* EXERCISE OBJECTIVE: Read the lines of the data below and retrieve those with "labels".

* WORKING DATA:
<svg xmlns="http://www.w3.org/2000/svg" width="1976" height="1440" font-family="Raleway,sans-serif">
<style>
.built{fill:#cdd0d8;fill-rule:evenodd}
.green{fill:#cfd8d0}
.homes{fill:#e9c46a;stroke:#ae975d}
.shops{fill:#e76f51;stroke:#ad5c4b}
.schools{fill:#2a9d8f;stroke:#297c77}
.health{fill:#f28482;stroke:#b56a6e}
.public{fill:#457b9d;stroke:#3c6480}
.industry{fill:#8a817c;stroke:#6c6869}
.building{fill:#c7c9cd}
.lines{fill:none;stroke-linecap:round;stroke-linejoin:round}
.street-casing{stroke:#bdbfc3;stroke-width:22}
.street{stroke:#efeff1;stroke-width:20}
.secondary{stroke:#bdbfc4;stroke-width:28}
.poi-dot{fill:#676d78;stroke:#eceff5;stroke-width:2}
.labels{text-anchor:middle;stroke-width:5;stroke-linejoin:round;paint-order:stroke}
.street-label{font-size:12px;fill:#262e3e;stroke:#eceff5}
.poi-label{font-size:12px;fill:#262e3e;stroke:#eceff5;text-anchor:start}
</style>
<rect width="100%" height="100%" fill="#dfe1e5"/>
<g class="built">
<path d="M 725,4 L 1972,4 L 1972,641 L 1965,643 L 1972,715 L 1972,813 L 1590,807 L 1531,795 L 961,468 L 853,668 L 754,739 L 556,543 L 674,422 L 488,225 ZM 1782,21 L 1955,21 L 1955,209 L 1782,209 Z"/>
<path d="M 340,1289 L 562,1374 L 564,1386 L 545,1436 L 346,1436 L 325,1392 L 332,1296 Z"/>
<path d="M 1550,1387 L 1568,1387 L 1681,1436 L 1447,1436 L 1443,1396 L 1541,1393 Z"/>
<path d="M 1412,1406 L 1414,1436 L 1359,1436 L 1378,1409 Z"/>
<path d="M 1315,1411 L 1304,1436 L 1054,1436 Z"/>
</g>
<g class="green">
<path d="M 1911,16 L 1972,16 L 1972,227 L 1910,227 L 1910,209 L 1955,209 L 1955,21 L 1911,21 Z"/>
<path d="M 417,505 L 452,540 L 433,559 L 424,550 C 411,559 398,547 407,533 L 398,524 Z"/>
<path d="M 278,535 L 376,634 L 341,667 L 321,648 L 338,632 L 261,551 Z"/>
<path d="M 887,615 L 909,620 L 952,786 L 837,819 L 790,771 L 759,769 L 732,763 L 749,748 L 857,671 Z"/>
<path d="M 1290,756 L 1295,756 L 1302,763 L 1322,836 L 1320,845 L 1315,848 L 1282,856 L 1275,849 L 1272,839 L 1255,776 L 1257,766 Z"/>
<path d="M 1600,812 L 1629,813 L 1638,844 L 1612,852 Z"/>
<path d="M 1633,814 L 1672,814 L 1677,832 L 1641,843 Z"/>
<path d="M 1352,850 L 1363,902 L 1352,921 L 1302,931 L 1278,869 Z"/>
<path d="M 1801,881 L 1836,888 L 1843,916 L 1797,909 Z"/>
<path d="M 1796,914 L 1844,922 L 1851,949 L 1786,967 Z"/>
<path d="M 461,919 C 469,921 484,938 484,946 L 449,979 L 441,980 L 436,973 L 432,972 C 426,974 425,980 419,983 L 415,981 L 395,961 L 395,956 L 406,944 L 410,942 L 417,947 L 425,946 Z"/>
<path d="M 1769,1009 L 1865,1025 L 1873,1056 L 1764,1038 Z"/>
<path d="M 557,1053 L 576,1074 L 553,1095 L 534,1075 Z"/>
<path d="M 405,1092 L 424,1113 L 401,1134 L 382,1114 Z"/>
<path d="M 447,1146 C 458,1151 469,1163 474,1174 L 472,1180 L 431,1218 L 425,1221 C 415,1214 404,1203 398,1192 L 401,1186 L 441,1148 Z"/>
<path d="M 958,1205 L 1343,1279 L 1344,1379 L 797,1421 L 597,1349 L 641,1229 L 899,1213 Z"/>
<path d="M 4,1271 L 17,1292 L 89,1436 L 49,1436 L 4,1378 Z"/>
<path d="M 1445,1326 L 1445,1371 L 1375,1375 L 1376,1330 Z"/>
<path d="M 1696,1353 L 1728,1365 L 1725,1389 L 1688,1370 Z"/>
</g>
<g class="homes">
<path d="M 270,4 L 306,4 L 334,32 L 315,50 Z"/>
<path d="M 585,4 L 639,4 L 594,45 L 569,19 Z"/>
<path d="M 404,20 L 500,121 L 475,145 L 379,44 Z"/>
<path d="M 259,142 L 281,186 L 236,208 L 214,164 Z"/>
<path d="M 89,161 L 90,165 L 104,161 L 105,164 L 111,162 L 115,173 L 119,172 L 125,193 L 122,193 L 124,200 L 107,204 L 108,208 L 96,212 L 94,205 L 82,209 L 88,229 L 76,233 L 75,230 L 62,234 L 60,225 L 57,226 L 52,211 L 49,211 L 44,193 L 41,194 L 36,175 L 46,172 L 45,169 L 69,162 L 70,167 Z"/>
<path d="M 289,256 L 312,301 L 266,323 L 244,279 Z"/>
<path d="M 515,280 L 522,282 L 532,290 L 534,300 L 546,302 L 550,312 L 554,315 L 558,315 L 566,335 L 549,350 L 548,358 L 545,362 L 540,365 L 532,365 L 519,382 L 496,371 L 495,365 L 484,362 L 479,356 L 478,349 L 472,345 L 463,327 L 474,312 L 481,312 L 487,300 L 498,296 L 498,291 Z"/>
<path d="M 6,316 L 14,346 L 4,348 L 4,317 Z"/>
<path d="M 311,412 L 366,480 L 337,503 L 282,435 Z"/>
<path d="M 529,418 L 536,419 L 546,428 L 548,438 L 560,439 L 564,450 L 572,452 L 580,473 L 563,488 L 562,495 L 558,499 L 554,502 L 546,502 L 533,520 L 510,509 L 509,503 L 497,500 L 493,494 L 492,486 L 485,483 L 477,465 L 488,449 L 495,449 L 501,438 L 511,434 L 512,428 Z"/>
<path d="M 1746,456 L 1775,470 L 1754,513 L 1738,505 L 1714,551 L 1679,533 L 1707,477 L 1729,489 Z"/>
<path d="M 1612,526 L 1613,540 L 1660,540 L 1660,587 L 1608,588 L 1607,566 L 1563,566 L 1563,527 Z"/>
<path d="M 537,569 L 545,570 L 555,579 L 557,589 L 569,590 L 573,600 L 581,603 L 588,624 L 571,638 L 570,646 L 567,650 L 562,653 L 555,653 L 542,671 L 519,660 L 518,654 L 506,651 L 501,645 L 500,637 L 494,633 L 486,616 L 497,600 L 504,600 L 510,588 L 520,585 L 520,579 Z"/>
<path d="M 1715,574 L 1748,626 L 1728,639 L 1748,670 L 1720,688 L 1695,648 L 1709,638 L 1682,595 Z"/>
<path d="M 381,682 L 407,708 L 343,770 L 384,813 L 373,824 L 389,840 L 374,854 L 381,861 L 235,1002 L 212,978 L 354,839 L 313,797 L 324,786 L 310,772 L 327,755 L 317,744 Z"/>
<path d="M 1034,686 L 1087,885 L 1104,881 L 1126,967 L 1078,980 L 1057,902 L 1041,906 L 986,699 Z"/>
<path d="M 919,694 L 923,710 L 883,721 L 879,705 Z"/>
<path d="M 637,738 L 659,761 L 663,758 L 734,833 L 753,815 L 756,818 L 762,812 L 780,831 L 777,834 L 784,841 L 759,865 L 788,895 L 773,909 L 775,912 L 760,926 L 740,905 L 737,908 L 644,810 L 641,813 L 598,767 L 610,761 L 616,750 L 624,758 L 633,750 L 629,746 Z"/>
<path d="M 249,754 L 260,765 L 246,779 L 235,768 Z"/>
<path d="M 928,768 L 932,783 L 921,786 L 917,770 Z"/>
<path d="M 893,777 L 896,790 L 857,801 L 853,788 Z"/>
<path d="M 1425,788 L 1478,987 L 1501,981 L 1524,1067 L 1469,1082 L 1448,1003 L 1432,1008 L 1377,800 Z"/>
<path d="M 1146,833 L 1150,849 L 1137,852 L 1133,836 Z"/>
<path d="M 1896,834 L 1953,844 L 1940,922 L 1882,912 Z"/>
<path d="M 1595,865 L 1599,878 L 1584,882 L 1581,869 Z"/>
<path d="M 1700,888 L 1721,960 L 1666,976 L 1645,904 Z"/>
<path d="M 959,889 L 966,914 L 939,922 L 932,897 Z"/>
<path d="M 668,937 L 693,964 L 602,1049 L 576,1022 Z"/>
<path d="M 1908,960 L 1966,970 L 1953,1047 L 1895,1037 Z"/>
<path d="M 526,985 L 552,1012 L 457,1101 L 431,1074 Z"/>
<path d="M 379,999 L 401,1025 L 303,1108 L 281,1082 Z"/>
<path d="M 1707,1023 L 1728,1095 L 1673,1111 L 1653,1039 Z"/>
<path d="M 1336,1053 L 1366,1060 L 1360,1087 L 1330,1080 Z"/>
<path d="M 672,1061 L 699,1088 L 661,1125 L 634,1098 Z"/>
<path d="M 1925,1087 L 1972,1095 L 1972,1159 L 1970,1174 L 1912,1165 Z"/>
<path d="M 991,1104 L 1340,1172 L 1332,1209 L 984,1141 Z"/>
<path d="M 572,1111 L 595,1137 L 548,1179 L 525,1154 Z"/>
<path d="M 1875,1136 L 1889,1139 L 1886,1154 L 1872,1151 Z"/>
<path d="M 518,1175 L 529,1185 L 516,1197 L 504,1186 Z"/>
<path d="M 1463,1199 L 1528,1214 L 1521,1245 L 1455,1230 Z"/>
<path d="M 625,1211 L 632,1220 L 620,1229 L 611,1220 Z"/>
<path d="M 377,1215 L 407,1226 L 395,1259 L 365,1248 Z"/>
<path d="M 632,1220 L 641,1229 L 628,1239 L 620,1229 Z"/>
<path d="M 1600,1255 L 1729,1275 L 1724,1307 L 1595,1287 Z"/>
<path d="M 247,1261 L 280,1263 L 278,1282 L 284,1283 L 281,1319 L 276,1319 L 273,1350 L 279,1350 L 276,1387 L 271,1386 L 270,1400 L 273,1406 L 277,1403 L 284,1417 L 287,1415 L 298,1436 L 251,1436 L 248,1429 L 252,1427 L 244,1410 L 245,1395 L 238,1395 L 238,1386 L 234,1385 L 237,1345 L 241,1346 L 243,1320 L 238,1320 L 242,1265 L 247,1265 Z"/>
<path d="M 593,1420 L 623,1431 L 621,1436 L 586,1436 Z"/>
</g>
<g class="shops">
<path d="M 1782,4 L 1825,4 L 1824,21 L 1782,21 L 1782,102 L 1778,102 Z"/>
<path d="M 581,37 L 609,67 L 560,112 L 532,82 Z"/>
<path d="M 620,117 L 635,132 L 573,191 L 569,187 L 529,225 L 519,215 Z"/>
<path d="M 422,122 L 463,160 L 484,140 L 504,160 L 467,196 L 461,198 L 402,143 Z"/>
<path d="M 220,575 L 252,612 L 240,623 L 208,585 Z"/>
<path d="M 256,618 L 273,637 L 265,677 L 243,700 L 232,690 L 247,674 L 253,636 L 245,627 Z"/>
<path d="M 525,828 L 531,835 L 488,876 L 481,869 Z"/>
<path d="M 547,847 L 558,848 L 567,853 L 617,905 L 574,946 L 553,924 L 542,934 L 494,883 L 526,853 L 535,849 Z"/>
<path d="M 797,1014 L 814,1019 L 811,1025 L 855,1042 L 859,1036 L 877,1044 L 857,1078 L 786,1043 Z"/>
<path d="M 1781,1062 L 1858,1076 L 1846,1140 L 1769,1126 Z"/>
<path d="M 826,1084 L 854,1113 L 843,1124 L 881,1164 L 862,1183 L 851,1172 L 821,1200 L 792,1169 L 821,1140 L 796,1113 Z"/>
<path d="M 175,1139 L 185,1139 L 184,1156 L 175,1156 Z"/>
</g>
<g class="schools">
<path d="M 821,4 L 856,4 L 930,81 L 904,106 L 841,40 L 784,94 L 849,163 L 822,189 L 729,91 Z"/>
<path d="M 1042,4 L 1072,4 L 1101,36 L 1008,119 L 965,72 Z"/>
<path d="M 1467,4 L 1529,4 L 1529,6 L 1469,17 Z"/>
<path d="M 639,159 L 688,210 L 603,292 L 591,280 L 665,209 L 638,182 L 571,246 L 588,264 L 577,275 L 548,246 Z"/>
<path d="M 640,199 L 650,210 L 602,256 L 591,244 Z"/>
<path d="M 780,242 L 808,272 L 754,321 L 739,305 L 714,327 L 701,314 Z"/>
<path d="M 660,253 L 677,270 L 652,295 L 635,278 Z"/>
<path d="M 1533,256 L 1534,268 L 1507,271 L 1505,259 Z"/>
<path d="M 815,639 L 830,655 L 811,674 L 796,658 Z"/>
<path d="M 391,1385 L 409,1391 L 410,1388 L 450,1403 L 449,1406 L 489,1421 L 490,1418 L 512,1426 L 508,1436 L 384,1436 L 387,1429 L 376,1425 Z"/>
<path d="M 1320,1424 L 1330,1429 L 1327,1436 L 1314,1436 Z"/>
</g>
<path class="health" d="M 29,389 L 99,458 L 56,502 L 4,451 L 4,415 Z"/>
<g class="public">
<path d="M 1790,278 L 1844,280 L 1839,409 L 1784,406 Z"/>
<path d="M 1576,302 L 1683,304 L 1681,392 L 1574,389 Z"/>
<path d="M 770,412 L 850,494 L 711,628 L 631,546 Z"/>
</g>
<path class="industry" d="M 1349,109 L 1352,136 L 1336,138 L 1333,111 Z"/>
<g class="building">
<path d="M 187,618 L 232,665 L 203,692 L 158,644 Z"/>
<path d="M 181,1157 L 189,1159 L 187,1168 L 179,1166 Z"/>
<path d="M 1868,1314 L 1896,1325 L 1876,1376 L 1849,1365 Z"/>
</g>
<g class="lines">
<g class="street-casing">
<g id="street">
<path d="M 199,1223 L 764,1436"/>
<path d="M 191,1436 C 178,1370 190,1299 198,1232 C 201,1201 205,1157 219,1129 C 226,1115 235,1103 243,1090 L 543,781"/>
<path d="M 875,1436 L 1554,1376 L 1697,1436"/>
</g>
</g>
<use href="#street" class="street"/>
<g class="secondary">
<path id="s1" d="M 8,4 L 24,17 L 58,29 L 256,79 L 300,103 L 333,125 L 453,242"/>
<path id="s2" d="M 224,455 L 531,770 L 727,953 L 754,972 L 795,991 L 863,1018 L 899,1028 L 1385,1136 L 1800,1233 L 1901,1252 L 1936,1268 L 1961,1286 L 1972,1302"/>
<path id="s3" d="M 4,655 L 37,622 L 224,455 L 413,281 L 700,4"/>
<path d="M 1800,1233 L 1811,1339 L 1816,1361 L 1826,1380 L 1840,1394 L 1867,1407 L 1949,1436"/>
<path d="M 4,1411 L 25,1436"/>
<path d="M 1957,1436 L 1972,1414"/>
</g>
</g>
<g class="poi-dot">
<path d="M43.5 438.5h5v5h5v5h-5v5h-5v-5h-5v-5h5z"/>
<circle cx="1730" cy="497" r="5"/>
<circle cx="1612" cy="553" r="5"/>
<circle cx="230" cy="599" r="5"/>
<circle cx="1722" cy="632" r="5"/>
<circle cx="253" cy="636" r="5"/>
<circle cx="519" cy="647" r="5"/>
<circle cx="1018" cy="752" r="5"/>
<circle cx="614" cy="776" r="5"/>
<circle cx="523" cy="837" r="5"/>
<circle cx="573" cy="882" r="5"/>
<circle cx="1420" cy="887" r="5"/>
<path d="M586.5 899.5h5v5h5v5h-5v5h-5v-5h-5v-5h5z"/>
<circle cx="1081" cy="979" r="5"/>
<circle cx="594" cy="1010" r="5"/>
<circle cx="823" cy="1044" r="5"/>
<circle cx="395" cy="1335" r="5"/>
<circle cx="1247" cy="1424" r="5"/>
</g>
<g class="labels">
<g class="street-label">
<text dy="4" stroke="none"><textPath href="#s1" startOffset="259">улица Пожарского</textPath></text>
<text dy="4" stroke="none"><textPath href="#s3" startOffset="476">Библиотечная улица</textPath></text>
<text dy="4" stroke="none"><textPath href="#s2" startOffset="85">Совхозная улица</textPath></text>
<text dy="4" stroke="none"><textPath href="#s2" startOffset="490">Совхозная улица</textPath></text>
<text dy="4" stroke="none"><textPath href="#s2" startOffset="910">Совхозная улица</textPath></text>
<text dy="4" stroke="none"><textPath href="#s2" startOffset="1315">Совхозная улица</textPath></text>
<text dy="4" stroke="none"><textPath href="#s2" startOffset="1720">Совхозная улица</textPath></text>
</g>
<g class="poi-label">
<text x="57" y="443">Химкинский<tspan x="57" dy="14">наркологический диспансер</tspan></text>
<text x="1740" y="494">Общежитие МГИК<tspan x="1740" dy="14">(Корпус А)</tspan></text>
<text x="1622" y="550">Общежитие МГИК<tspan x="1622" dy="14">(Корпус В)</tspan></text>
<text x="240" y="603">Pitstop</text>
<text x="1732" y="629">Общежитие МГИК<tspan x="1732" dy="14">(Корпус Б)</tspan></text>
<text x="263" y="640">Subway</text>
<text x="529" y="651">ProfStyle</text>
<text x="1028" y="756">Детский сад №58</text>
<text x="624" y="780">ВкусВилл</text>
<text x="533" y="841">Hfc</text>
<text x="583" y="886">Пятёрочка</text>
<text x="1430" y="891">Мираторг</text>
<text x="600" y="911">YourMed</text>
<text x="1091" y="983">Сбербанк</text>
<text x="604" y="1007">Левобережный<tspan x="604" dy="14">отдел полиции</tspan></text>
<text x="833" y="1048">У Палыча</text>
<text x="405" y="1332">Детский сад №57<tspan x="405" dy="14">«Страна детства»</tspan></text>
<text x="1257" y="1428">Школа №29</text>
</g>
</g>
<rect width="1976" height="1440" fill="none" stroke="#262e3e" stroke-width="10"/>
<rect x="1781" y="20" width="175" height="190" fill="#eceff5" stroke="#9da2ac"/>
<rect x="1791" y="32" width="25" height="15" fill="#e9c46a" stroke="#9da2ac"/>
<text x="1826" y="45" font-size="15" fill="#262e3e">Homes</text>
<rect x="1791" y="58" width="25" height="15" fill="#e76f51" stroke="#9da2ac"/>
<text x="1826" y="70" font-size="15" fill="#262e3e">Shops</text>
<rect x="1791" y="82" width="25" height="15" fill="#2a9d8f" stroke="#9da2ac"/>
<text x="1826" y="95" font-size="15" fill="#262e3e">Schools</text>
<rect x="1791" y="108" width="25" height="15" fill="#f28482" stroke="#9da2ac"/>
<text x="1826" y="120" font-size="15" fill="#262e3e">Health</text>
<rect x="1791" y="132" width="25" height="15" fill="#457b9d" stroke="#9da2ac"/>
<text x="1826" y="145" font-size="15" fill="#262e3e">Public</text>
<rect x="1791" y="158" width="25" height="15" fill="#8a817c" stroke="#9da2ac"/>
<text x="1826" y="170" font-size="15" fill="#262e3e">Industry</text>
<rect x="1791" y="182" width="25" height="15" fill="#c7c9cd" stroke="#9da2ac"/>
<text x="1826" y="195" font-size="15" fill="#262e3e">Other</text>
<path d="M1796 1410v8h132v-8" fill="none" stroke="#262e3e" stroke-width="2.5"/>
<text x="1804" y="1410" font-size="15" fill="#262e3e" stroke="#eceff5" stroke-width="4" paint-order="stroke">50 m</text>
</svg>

* RESPONSE BELOW:
.labels{text-anchor:middle;stroke-width:5;stroke-linejoin:round;paint-order:stroke}
<g class="labels">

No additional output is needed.